The Congress on Thursday described the Supreme Court judgement on right to privacy as a landmark verdict and said it was an obvious setback for the government which had argued that there was no fundamental right to privacy. Reacting to the apex court judgement, Congress leader P. Chidambaram told the media: “Today we can again celebrate our freedom. Tomorrow, there will be other challenges, other questions and other attempts to invade the right to privacy. We should overcome those challenges too.”
Welcoming the unanimous ruling, Chidambaram, himself a leading lawyer, said: “We salute the Supreme Court and many counsel — senior and junior — who worked tirelessly, did extensive and splendid research and presented persuasive arguments before the court. “The judgement delivered is a landmark verdict and will rank among the most important judgements delivered by the Supreme Court since the advent of the Constitution of India.”
He said the freedom won in 1947 was enlarged and enriched from time to time by the wisdom of Parliament and the sagacity of the Supreme Court.
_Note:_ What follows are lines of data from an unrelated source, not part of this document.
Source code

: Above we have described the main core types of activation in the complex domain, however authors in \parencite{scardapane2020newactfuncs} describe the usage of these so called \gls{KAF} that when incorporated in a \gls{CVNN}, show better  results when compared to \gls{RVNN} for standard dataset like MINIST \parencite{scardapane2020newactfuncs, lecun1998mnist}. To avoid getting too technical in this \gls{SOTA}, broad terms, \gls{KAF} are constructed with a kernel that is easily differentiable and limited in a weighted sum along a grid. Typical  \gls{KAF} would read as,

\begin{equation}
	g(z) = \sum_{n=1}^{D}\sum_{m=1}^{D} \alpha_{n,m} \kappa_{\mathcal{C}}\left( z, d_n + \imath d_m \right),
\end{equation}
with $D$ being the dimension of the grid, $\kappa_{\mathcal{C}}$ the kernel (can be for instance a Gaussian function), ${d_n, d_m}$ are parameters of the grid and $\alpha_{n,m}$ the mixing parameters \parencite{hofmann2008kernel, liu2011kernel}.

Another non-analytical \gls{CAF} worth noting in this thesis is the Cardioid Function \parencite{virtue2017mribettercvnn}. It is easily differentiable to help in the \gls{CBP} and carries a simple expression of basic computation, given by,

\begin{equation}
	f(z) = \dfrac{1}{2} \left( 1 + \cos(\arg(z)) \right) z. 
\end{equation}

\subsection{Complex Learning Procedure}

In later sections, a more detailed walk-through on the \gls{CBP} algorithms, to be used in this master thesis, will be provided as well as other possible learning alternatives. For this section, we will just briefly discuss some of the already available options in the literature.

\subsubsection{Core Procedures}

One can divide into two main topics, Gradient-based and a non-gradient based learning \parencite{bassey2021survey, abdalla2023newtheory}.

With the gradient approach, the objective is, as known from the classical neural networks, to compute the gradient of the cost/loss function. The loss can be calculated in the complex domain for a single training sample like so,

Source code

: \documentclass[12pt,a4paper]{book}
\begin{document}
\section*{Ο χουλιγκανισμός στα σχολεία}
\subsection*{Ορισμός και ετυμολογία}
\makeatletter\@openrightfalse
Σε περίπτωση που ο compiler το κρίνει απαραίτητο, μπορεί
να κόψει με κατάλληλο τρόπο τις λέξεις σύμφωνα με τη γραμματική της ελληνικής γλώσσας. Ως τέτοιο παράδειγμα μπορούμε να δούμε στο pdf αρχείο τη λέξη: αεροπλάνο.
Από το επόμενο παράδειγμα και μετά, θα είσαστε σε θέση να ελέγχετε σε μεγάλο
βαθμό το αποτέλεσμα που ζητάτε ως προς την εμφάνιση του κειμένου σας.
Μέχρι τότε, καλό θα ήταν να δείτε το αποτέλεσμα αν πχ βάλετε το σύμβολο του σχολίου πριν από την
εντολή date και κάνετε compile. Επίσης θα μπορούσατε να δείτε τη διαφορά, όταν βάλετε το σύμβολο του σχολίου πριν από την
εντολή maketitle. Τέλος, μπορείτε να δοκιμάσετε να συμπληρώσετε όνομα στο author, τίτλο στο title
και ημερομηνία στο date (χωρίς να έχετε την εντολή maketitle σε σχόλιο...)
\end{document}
The former union minister said the most important fundamental right of a citizen was embodied in Article 21 of the Constitution. “It is the right to life and liberty. Civilized societies will breathe meaning into that precious right and guard against any erosion of that right.”
He said privacy was at the core of personal liberty. In fact, privacy was an inalienable part of life itself. By virtue of Thursday’s judgement, Article 21 had acquired a new magnificence. Replying to questions, Chidambaram said the judgement was obviously a setback because the highest officers of the government argued that there was no fundamental right to privacy. The unanimous nine-judge bench ruling said it was a fundamental right. Answering queries about Aadhaar in the backdrop of the controversies surrounding it, Chidambaram said the Aadhaar that the UPA government conceived was perfectly compatible with right to privacy.
“Aadhaar was conceived as an administrative tool in order to ensure that the benefits reach the targeted people. It is not Aadhaar that is inconsistent with right to privacy. It is the interpretation of this government over Article 21 which is invasion of right to privacy. “It is the current government which argued that there is no fundamental right to privacy,” he said. Chidambaram said one had to go through the original papers on which the Aadhaar decision was made. It was mainly intended to see that the benefits of the government schemes reach only the right people and that there was no duplication or falsification.
Maintaining that Aadhaar cannot be the “be all and end all” of all administrative issues, Chidambaram said the NDA government’s approach to Aadhaar was totally inconsistent with the UPA government’s. That is why, he said, all these disputes and challenges had arisen.